Most of all, he misses his patients.
“I care about all of my patients,” he tells me. “They’re like my own kids.”
Even in forced retirement, though, Peñalver is trying to keep busy. He’s working for another doctor in town a few days a week, though he says it isn’t the same.
“I don’t know how to do anything else,” he says, looking forlorn when he admits that much of his time is now spent in the garden or taking care of his fish.
On the table, Meg Peñalver points to a letter from the mother of one of her husband’s many longtime patients, one with a serious medical condition. Against her husband’s wishes, she left it for me to read.
I ask Dr. Peñalver what it says.
“I don’t know,” he insists, defiant in his humility.
Again, he’s wrong.
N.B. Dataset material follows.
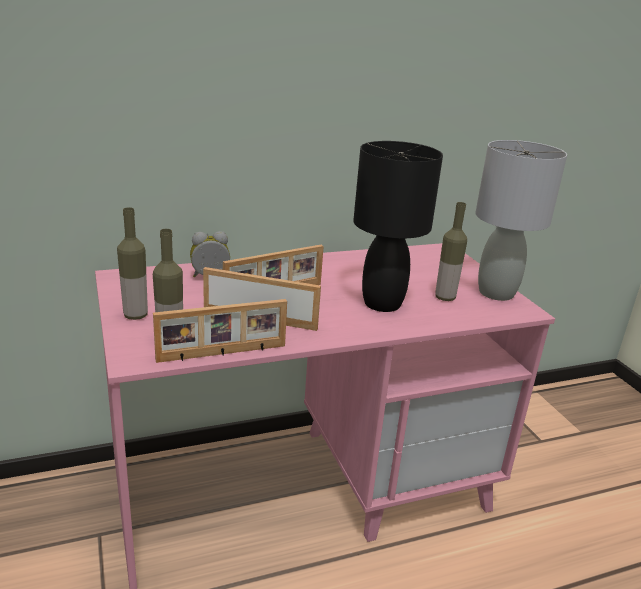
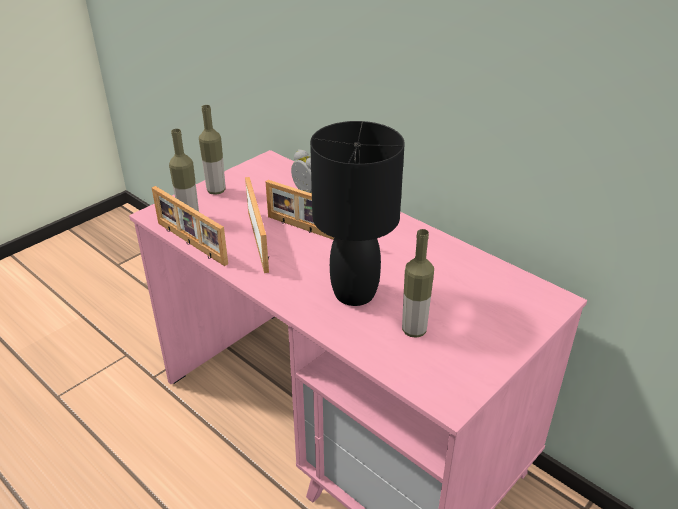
camera: 65 degrees right, 10 degrees up
grey table lamp [475,140,567,301] -> none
He knows exactly what the letter says.
It’s because of doctors like you that I’ve been able to care for (my son). ... You will never know just how much you’ve done.”
Handwritten letter from one of Dr. Peñalver’s longtime patients
“It’s because of doctors like you that I’ve been able to care for (my son),” the handwritten letter reads in part.
“You will never know just how much you’ve done.”
Before leaving, I employ another trick of the trade, sometimes useful in stories like these.
Seeing how things turned out, I ask Peñalver if he has any regrets.
“I would do it the same way again. And lose again,” he tells me.
“I think medicine is not a business. Medicine is a right. People have to be healthy,” he continues, still a revolutionary in a country where the for-profit health care model increasingly trends in the other direction.
“It’s not like going to buy cigarettes at the store. I think people have a right to have health care.”
In this, Dr. Peñalver is exactly right.